Where does the string "decuina" appear? Copy every line of the entries below that holds it.
════
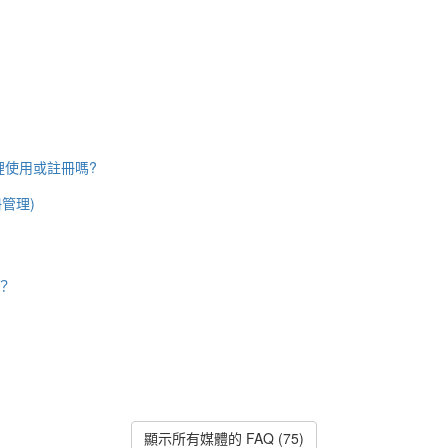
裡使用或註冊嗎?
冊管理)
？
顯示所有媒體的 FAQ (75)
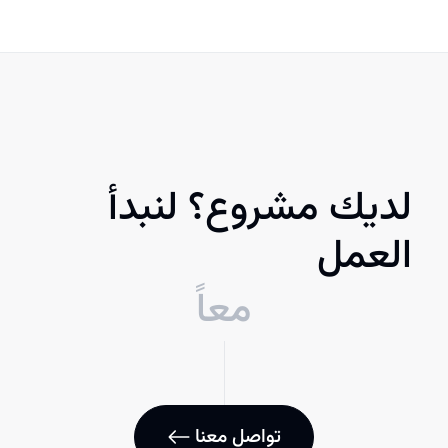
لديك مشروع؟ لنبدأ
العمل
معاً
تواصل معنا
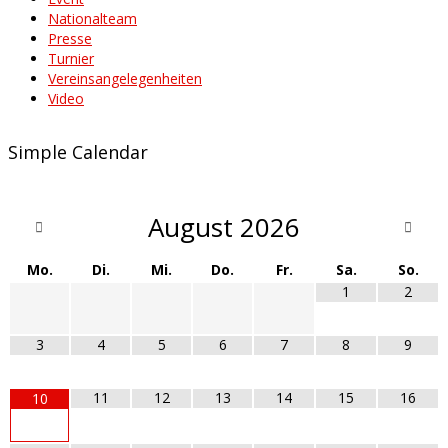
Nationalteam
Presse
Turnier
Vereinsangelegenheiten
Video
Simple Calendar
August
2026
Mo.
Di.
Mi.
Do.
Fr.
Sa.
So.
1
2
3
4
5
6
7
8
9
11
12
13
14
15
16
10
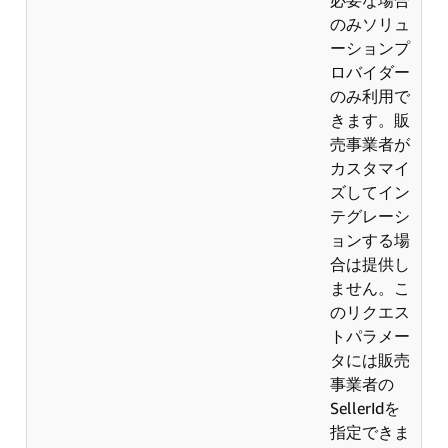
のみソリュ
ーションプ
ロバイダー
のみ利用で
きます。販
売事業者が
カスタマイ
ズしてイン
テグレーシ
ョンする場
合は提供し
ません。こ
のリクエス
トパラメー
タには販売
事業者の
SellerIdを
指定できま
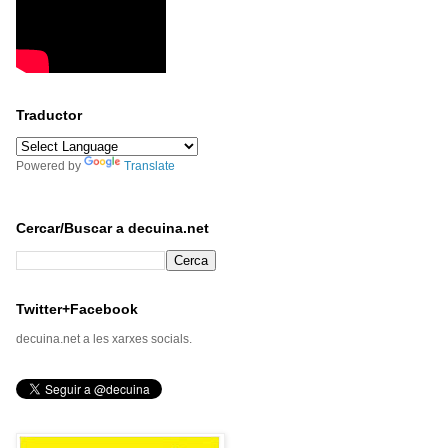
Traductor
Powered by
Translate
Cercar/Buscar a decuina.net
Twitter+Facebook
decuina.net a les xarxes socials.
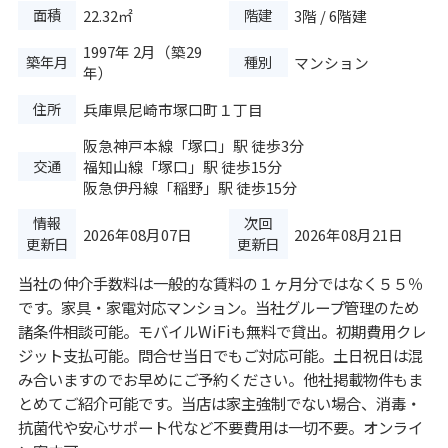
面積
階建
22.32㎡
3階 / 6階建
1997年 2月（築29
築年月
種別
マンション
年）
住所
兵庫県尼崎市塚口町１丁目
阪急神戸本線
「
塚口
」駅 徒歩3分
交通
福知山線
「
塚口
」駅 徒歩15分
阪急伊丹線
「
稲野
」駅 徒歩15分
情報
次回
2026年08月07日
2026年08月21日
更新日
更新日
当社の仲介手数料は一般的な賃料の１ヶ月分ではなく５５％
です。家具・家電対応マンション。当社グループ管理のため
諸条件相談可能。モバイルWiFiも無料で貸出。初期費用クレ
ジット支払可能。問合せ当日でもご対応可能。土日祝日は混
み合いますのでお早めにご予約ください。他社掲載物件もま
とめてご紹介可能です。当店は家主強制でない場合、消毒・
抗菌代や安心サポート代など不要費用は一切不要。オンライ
════
● Written solution
Cercar/Buscar a decuina.net
decuina.net a les xarxes socials.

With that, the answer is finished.